* [Problem details]:
Write every entry out again exactly, please, and skip the pictures.

[Images with keypoint coordinates]
• • •

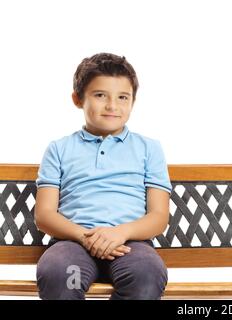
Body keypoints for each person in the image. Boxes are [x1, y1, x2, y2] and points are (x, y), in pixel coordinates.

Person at [35, 53, 171, 300]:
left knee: (145, 277)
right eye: (100, 95)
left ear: (133, 101)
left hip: (130, 245)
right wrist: (85, 237)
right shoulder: (59, 149)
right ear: (78, 99)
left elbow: (159, 216)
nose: (112, 106)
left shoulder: (149, 149)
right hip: (73, 244)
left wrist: (119, 233)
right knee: (61, 276)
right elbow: (44, 215)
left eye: (122, 97)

• • •

* [Response to this task]:
Body keypoints for each person in the image. Boxes are [x1, y1, x2, y2] and points are (x, y), in pixel coordinates.

Person at [35, 53, 171, 300]:
left knee: (145, 277)
right eye: (100, 95)
left ear: (133, 101)
left hip: (130, 245)
right wrist: (85, 237)
right shoulder: (59, 149)
right ear: (78, 99)
left elbow: (159, 216)
nose: (112, 106)
left shoulder: (149, 149)
right hip: (73, 244)
left wrist: (119, 233)
right knee: (61, 276)
right elbow: (44, 215)
left eye: (122, 97)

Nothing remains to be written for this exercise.